**EXCERPTED RECORDS**

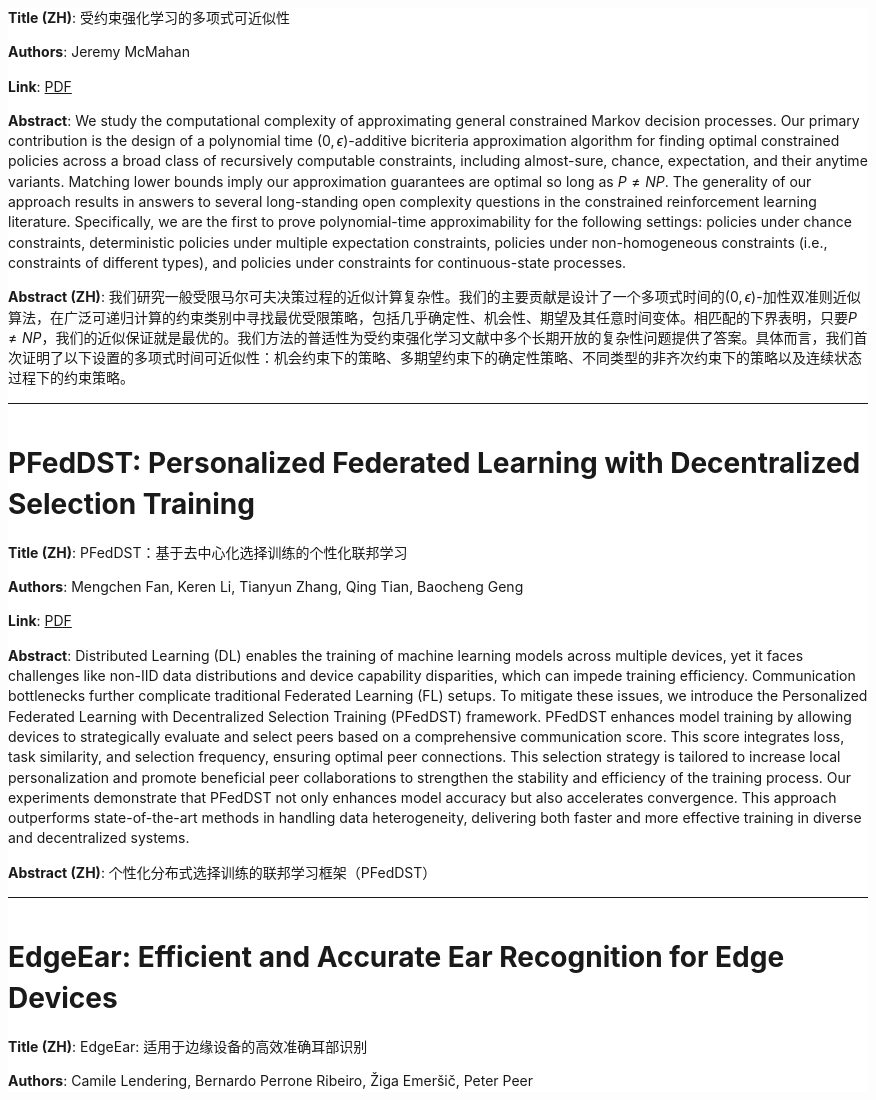 **Title (ZH)**: 受约束强化学习的多项式可近似性 

**Authors**: Jeremy McMahan  

**Link**: [PDF](https://arxiv.org/pdf/2502.07764)  

**Abstract**: We study the computational complexity of approximating general constrained Markov decision processes. Our primary contribution is the design of a polynomial time $(0,\epsilon)$-additive bicriteria approximation algorithm for finding optimal constrained policies across a broad class of recursively computable constraints, including almost-sure, chance, expectation, and their anytime variants. Matching lower bounds imply our approximation guarantees are optimal so long as $P \neq NP$. The generality of our approach results in answers to several long-standing open complexity questions in the constrained reinforcement learning literature. Specifically, we are the first to prove polynomial-time approximability for the following settings: policies under chance constraints, deterministic policies under multiple expectation constraints, policies under non-homogeneous constraints (i.e., constraints of different types), and policies under constraints for continuous-state processes. 

**Abstract (ZH)**: 我们研究一般受限马尔可夫决策过程的近似计算复杂性。我们的主要贡献是设计了一个多项式时间的$(0,\epsilon)$-加性双准则近似算法，在广泛可递归计算的约束类别中寻找最优受限策略，包括几乎确定性、机会性、期望及其任意时间变体。相匹配的下界表明，只要$P \neq NP$，我们的近似保证就是最优的。我们方法的普适性为受约束强化学习文献中多个长期开放的复杂性问题提供了答案。具体而言，我们首次证明了以下设置的多项式时间可近似性：机会约束下的策略、多期望约束下的确定性策略、不同类型的非齐次约束下的策略以及连续状态过程下的约束策略。 

---
# PFedDST: Personalized Federated Learning with Decentralized Selection Training 

**Title (ZH)**: PFedDST：基于去中心化选择训练的个性化联邦学习 

**Authors**: Mengchen Fan, Keren Li, Tianyun Zhang, Qing Tian, Baocheng Geng  

**Link**: [PDF](https://arxiv.org/pdf/2502.07750)  

**Abstract**: Distributed Learning (DL) enables the training of machine learning models across multiple devices, yet it faces challenges like non-IID data distributions and device capability disparities, which can impede training efficiency. Communication bottlenecks further complicate traditional Federated Learning (FL) setups. To mitigate these issues, we introduce the Personalized Federated Learning with Decentralized Selection Training (PFedDST) framework. PFedDST enhances model training by allowing devices to strategically evaluate and select peers based on a comprehensive communication score. This score integrates loss, task similarity, and selection frequency, ensuring optimal peer connections. This selection strategy is tailored to increase local personalization and promote beneficial peer collaborations to strengthen the stability and efficiency of the training process. Our experiments demonstrate that PFedDST not only enhances model accuracy but also accelerates convergence. This approach outperforms state-of-the-art methods in handling data heterogeneity, delivering both faster and more effective training in diverse and decentralized systems. 

**Abstract (ZH)**: 个性化分布式选择训练的联邦学习框架（PFedDST） 

---
# EdgeEar: Efficient and Accurate Ear Recognition for Edge Devices 

**Title (ZH)**: EdgeEar: 适用于边缘设备的高效准确耳部识别 

**Authors**: Camile Lendering, Bernardo Perrone Ribeiro, Žiga Emeršič, Peter Peer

**YOUR GOAL**
Quote the lines from the one containing "(ZH)**: EdgeEar: 适用于边缘设备的高效准确耳部识别" through the end of the lines above, including both ends.

**EXERCISE RESPONSE**
**Title (ZH)**: EdgeEar: 适用于边缘设备的高效准确耳部识别 

**Authors**: Camile Lendering, Bernardo Perrone Ribeiro, Žiga Emeršič, Peter Peer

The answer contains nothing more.